Du fait de l'histoire, la capitale est à la fois ville et département. Les séances du conseil sont rythmées chaque mois par une petite cloche qui indique aux élus qu'ils examinent les dossiers départementaux après les affaires municipales ! Cette exception n'a plus lieu d'être.
Créer une seule collectivité parisienne rendra un meilleur service aux Parisiens. Ainsi dans le domaine social, on évitera les doublons, on mutualisera les compétences, et on permettra donc une meilleure prise en charge globale. Autre domaine, dans lequel il faudra un changement, celui de la sécurité. Paris est la seule ville de France où le maire n'a pas de pouvoir de police. Ceci doit changer. Paris doit avoir la liberté et la capacité de se doter d'une police municipale de proximité qui agira aux côtés de la police nationale.

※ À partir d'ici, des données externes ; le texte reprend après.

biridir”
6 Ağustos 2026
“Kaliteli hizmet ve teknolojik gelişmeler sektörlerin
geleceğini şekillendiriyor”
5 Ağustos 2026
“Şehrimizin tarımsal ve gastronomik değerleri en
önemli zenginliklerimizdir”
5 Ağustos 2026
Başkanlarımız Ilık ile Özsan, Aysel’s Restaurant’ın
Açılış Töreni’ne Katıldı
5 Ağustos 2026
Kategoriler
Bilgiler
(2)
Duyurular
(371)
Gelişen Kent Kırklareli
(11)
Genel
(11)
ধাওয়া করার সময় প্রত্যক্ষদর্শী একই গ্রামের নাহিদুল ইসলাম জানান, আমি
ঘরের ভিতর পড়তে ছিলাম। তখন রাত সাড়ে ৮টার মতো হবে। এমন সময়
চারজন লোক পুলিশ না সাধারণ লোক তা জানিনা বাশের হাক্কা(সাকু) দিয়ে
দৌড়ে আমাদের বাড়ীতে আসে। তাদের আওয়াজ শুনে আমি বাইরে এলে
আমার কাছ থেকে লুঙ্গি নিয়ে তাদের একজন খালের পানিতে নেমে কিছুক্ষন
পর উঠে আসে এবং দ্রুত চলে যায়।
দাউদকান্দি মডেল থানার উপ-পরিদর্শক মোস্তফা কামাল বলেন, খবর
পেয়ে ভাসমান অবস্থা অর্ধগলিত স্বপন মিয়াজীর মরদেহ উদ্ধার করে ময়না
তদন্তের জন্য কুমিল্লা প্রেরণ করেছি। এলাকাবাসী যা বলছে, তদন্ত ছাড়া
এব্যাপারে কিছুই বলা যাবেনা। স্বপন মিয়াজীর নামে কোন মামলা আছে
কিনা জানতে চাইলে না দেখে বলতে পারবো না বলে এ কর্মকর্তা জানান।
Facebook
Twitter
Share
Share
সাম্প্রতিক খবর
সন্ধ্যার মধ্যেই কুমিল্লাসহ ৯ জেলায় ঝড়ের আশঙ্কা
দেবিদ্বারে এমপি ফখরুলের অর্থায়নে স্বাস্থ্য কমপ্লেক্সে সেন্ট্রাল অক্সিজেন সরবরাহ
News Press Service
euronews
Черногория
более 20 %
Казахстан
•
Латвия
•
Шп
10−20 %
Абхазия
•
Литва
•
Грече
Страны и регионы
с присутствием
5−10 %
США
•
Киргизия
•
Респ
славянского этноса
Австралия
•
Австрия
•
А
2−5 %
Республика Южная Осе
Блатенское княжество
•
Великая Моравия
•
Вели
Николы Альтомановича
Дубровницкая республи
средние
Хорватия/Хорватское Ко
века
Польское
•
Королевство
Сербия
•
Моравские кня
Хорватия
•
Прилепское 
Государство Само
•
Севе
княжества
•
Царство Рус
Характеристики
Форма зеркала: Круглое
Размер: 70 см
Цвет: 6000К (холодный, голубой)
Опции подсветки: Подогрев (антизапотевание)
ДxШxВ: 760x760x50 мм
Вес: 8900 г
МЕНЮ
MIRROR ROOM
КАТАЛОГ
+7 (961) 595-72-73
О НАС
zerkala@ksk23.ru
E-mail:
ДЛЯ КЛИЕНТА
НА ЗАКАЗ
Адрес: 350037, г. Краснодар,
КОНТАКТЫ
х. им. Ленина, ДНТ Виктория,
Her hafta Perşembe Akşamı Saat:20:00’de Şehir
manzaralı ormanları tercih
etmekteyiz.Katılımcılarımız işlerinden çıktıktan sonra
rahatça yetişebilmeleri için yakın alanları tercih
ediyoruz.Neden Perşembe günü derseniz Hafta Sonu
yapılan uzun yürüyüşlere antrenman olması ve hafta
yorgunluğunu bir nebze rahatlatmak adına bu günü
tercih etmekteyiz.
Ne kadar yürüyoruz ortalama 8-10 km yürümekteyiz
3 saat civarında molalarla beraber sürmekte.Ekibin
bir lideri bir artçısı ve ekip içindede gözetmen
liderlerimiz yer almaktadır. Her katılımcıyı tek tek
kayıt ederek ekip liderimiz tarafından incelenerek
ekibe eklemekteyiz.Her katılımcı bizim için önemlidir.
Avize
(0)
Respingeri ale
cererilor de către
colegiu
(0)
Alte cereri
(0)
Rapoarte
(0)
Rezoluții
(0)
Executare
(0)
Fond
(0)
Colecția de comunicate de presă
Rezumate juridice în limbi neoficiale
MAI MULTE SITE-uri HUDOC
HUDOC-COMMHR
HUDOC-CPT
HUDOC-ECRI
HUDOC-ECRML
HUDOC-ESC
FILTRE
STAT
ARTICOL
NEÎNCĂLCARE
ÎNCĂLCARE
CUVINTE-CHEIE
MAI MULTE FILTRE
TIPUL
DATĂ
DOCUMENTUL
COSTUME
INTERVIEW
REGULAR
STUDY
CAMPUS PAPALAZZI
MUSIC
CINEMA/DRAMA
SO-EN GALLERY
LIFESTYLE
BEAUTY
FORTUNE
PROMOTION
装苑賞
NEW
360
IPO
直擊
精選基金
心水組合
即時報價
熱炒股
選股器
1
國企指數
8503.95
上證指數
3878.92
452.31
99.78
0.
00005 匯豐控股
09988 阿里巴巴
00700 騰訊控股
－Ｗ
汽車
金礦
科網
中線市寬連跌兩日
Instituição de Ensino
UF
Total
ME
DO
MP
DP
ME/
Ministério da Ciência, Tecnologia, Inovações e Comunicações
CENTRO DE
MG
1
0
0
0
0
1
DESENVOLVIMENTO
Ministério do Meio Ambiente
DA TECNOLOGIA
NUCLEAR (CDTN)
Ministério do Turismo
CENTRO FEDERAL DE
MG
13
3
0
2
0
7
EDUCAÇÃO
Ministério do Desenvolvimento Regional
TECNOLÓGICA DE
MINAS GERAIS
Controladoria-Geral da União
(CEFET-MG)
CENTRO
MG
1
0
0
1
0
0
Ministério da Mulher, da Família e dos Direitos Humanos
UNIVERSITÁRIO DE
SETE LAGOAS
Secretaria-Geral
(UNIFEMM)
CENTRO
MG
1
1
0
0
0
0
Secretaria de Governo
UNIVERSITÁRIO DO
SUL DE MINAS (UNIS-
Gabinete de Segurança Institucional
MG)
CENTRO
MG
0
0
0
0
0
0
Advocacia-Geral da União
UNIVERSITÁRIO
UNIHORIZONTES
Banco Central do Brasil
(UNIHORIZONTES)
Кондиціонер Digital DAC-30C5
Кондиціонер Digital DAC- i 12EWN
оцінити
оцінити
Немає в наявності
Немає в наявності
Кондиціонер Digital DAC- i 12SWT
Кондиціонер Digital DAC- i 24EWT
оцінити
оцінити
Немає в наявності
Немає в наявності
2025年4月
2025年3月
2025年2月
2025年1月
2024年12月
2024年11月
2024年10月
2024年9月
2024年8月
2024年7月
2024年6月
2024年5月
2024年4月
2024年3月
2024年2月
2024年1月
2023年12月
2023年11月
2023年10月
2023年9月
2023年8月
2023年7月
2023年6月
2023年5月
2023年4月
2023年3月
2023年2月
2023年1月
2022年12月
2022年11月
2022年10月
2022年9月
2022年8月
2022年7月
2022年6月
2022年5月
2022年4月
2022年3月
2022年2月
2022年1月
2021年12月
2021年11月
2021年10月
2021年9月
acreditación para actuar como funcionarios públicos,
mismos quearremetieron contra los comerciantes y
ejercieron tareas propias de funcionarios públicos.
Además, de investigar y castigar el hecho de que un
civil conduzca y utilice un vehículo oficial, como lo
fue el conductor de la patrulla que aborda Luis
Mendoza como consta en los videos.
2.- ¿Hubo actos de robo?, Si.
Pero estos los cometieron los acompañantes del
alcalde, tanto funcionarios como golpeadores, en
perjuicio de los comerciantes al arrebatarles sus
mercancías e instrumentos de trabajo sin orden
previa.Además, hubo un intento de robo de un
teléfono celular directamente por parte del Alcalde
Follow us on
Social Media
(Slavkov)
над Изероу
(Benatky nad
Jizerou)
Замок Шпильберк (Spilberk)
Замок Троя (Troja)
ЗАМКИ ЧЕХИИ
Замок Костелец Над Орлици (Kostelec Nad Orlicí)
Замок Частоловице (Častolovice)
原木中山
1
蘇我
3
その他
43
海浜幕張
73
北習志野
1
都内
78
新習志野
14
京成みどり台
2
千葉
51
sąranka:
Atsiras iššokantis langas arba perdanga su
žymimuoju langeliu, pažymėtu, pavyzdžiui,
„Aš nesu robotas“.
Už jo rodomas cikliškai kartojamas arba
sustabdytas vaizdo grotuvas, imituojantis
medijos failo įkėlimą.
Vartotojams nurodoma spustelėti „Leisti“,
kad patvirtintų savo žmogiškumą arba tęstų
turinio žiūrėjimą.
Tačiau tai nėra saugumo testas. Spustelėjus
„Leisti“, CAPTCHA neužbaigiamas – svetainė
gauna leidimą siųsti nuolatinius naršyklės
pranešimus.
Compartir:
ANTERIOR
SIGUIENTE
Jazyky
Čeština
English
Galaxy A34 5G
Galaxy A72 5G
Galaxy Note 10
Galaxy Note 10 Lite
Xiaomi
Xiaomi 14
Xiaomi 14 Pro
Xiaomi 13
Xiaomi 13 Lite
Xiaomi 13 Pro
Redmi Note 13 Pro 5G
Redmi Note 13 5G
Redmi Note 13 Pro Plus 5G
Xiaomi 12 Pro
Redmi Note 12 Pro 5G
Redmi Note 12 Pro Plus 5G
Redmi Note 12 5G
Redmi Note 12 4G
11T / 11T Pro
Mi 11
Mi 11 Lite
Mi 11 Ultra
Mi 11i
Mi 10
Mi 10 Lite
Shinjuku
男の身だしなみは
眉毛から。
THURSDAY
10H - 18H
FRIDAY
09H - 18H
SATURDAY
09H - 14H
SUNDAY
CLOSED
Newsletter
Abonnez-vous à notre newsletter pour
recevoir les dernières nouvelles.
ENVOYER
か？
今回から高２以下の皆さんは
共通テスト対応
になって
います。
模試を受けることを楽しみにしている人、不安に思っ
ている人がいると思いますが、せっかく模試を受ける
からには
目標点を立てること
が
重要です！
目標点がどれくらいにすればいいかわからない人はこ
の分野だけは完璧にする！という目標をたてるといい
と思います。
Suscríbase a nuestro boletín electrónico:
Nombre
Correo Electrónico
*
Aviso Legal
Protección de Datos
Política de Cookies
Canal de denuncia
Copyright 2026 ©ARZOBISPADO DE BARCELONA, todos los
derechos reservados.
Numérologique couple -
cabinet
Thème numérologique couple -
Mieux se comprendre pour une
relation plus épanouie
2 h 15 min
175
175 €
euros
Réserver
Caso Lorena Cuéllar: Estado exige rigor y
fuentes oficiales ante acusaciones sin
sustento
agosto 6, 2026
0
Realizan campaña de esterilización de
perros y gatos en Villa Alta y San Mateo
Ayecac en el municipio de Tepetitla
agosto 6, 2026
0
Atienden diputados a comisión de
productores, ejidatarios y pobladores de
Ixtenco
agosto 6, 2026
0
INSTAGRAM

Il faudra aussi de nouveaux transferts de compétences vers les arrondissements, je pense par exemple à la propreté. Là aussi, le service rendu aux habitants sera meilleur. Enfin, je veux ajouter que, si la capitale renonce à son statut de département, les conseillers de Paris cesseront d'être aussi des conseillers généraux. Il sera alors légitime que l'on supprime leur double indemnité, et que l'on en diminue le nombre.